Reply with every entry, repeated exactly as given.

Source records
################
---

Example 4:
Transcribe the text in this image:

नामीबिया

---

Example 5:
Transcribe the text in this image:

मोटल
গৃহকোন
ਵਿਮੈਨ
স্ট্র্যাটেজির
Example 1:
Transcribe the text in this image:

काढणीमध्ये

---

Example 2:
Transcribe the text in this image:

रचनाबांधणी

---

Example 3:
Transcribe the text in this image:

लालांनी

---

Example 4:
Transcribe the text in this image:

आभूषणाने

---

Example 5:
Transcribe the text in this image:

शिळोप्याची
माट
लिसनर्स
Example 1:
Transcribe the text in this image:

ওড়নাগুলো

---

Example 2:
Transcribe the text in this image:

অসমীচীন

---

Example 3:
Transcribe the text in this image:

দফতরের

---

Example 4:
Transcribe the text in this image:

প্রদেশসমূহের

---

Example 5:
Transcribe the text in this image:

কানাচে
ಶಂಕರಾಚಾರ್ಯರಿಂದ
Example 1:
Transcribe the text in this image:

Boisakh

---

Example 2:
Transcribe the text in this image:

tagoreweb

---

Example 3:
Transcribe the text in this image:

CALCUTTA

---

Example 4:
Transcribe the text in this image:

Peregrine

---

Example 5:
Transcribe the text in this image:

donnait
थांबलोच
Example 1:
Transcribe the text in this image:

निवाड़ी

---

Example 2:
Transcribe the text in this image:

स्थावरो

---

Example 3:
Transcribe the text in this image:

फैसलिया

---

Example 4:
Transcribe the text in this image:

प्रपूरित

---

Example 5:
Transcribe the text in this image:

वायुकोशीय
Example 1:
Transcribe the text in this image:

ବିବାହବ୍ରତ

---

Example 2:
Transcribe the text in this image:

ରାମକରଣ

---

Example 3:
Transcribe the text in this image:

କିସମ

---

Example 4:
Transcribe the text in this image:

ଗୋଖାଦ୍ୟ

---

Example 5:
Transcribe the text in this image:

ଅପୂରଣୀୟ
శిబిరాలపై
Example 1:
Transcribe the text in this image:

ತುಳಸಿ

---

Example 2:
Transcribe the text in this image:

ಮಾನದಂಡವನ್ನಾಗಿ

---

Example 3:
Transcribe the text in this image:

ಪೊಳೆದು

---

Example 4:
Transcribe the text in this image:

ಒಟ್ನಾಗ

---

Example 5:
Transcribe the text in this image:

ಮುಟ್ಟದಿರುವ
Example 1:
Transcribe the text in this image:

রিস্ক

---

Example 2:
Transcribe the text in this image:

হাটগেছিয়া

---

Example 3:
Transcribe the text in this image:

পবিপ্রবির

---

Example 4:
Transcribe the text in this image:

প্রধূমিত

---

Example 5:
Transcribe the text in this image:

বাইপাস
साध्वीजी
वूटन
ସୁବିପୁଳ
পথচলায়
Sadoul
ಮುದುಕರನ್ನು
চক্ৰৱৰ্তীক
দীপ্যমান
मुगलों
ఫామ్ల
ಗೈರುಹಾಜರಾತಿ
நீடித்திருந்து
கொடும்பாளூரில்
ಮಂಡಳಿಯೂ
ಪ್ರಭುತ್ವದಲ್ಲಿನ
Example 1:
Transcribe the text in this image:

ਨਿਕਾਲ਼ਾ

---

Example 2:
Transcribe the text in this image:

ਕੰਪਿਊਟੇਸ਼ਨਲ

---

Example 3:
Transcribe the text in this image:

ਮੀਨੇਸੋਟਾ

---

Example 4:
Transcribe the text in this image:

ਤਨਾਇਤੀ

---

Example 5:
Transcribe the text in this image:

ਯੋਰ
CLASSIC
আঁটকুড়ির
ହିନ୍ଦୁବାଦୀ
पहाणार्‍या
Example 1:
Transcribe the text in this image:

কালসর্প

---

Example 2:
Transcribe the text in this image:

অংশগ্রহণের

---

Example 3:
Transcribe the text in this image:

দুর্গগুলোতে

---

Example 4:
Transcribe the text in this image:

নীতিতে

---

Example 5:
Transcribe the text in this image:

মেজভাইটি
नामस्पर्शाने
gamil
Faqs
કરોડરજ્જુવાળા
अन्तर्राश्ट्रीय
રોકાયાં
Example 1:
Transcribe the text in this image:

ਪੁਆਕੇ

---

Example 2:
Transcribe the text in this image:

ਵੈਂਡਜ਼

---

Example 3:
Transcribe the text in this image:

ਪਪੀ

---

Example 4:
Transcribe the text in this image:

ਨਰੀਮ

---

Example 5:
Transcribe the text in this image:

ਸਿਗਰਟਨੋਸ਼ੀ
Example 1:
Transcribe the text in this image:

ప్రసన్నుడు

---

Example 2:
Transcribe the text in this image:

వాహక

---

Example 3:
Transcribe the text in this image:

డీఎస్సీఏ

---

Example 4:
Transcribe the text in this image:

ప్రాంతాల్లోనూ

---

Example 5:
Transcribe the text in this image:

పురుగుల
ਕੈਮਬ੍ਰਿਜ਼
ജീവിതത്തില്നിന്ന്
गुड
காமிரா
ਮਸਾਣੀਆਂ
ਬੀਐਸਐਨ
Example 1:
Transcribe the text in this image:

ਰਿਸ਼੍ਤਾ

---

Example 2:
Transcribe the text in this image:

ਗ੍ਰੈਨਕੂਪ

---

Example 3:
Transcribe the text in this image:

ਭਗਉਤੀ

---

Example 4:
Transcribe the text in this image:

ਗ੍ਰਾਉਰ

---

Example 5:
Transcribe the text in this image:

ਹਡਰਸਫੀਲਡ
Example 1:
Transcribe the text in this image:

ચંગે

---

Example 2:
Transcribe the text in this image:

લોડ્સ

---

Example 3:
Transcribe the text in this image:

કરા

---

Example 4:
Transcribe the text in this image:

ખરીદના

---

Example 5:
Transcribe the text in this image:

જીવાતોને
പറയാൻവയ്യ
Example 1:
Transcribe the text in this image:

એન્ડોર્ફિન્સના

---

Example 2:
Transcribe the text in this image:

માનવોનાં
################
Reply
---

Example 4:
Transcribe the text in this image:

नामीबिया

---

Example 5:
Transcribe the text in this image:

मोटल
গৃহকোন
ਵਿਮੈਨ
স্ট্র্যাটেজির
Example 1:
Transcribe the text in this image:

काढणीमध्ये

---

Example 2:
Transcribe the text in this image:

रचनाबांधणी

---

Example 3:
Transcribe the text in this image:

लालांनी

---

Example 4:
Transcribe the text in this image:

आभूषणाने

---

Example 5:
Transcribe the text in this image:

शिळोप्याची
माट
लिसनर्स
Example 1:
Transcribe the text in this image:

ওড়নাগুলো

---

Example 2:
Transcribe the text in this image:

অসমীচীন

---

Example 3:
Transcribe the text in this image:

দফতরের

---

Example 4:
Transcribe the text in this image:

প্রদেশসমূহের

---

Example 5:
Transcribe the text in this image:

কানাচে
ಶಂಕರಾಚಾರ್ಯರಿಂದ
Example 1:
Transcribe the text in this image:

Boisakh

---

Example 2:
Transcribe the text in this image:

tagoreweb

---

Example 3:
Transcribe the text in this image:

CALCUTTA

---

Example 4:
Transcribe the text in this image:

Peregrine

---

Example 5:
Transcribe the text in this image:

donnait
थांबलोच
Example 1:
Transcribe the text in this image:

निवाड़ी

---

Example 2:
Transcribe the text in this image:

स्थावरो

---

Example 3:
Transcribe the text in this image:

फैसलिया

---

Example 4:
Transcribe the text in this image:

प्रपूरित

---

Example 5:
Transcribe the text in this image:

वायुकोशीय
Example 1:
Transcribe the text in this image:

ବିବାହବ୍ରତ

---

Example 2:
Transcribe the text in this image:

ରାମକରଣ

---

Example 3:
Transcribe the text in this image:

କିସମ

---

Example 4:
Transcribe the text in this image:

ଗୋଖାଦ୍ୟ

---

Example 5:
Transcribe the text in this image:

ଅପୂରଣୀୟ
శిబిరాలపై
Example 1:
Transcribe the text in this image:

ತುಳಸಿ

---

Example 2:
Transcribe the text in this image:

ಮಾನದಂಡವನ್ನಾಗಿ

---

Example 3:
Transcribe the text in this image:

ಪೊಳೆದು

---

Example 4:
Transcribe the text in this image:

ಒಟ್ನಾಗ

---

Example 5:
Transcribe the text in this image:

ಮುಟ್ಟದಿರುವ
Example 1:
Transcribe the text in this image:

রিস্ক

---

Example 2:
Transcribe the text in this image:

হাটগেছিয়া

---

Example 3:
Transcribe the text in this image:

পবিপ্রবির

---

Example 4:
Transcribe the text in this image:

প্রধূমিত

---

Example 5:
Transcribe the text in this image:

বাইপাস
साध्वीजी
वूटन
ସୁବିପୁଳ
পথচলায়
Sadoul
ಮುದುಕರನ್ನು
চক্ৰৱৰ্তীক
দীপ্যমান
मुगलों
ఫామ్ల
ಗೈರುಹಾಜರಾತಿ
நீடித்திருந்து
கொடும்பாளூரில்
ಮಂಡಳಿಯೂ
ಪ್ರಭುತ್ವದಲ್ಲಿನ
Example 1:
Transcribe the text in this image:

ਨਿਕਾਲ਼ਾ

---

Example 2:
Transcribe the text in this image:

ਕੰਪਿਊਟੇਸ਼ਨਲ

---

Example 3:
Transcribe the text in this image:

ਮੀਨੇਸੋਟਾ

---

Example 4:
Transcribe the text in this image:

ਤਨਾਇਤੀ

---

Example 5:
Transcribe the text in this image:

ਯੋਰ
CLASSIC
আঁটকুড়ির
ହିନ୍ଦୁବାଦୀ
पहाणार्‍या
Example 1:
Transcribe the text in this image:

কালসর্প

---

Example 2:
Transcribe the text in this image:

অংশগ্রহণের

---

Example 3:
Transcribe the text in this image:

দুর্গগুলোতে

---

Example 4:
Transcribe the text in this image:

নীতিতে

---

Example 5:
Transcribe the text in this image:

মেজভাইটি
नामस्पर्शाने
gamil
Faqs
કરોડરજ્જુવાળા
अन्तर्राश्ट्रीय
રોકાયાં
Example 1:
Transcribe the text in this image:

ਪੁਆਕੇ

---

Example 2:
Transcribe the text in this image:

ਵੈਂਡਜ਼

---

Example 3:
Transcribe the text in this image:

ਪਪੀ

---

Example 4:
Transcribe the text in this image:

ਨਰੀਮ

---

Example 5:
Transcribe the text in this image:

ਸਿਗਰਟਨੋਸ਼ੀ
Example 1:
Transcribe the text in this image:

ప్రసన్నుడు

---

Example 2:
Transcribe the text in this image:

వాహక

---

Example 3:
Transcribe the text in this image:

డీఎస్సీఏ

---

Example 4:
Transcribe the text in this image:

ప్రాంతాల్లోనూ

---

Example 5:
Transcribe the text in this image:

పురుగుల
ਕੈਮਬ੍ਰਿਜ਼
ജീവിതത്തില്നിന്ന്
गुड
காமிரா
ਮਸਾਣੀਆਂ
ਬੀਐਸਐਨ
Example 1:
Transcribe the text in this image:

ਰਿਸ਼੍ਤਾ

---

Example 2:
Transcribe the text in this image:

ਗ੍ਰੈਨਕੂਪ

---

Example 3:
Transcribe the text in this image:

ਭਗਉਤੀ

---

Example 4:
Transcribe the text in this image:

ਗ੍ਰਾਉਰ

---

Example 5:
Transcribe the text in this image:

ਹਡਰਸਫੀਲਡ
Example 1:
Transcribe the text in this image:

ચંગે

---

Example 2:
Transcribe the text in this image:

લોડ્સ

---

Example 3:
Transcribe the text in this image:

કરા

---

Example 4:
Transcribe the text in this image:

ખરીદના

---

Example 5:
Transcribe the text in this image:

જીવાતોને
പറയാൻവയ്യ
Example 1:
Transcribe the text in this image:

એન્ડોર્ફિન્સના

---

Example 2:
Transcribe the text in this image:

માનવોનાં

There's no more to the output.